* REQUIRED ACTION *
Starting with the first line below, extract each line through the one that contains "Color que se muestra", inclusive, excluding pictures.

▼

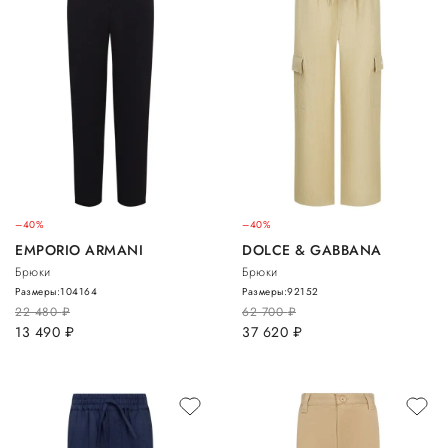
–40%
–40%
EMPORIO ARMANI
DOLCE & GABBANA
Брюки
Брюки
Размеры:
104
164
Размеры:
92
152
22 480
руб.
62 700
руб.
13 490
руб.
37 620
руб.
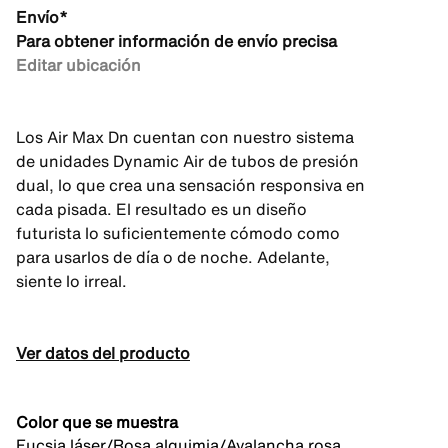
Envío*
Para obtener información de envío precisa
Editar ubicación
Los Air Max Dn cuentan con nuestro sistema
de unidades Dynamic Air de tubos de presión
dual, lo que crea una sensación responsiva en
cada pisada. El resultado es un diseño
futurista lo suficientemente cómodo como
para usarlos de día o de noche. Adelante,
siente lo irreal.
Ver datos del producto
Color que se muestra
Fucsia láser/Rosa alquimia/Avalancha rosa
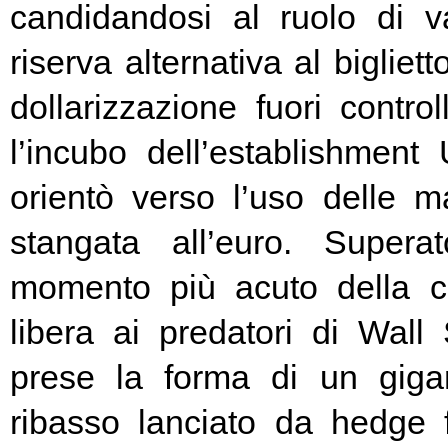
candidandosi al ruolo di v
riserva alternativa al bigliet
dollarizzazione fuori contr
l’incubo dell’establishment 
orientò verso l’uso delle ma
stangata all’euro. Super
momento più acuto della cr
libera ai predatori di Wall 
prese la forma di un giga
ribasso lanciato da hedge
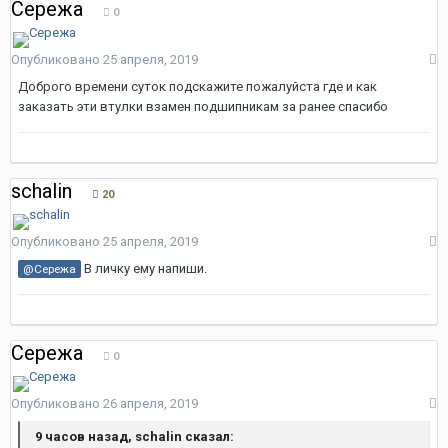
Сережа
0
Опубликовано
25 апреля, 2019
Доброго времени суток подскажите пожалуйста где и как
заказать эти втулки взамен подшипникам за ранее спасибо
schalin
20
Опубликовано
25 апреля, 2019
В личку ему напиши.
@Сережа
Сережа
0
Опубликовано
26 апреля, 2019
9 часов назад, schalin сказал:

▲

* THE ANSWER *
–40%
–40%
EMPORIO ARMANI
DOLCE & GABBANA
Брюки
Брюки
Размеры:
104
164
Размеры:
92
152
22 480
руб.
62 700
руб.
13 490
руб.
37 620
руб.
Envío*
Para obtener información de envío precisa
Editar ubicación
Los Air Max Dn cuentan con nuestro sistema
de unidades Dynamic Air de tubos de presión
dual, lo que crea una sensación responsiva en
cada pisada. El resultado es un diseño
futurista lo suficientemente cómodo como
para usarlos de día o de noche. Adelante,
siente lo irreal.
Ver datos del producto
Color que se muestra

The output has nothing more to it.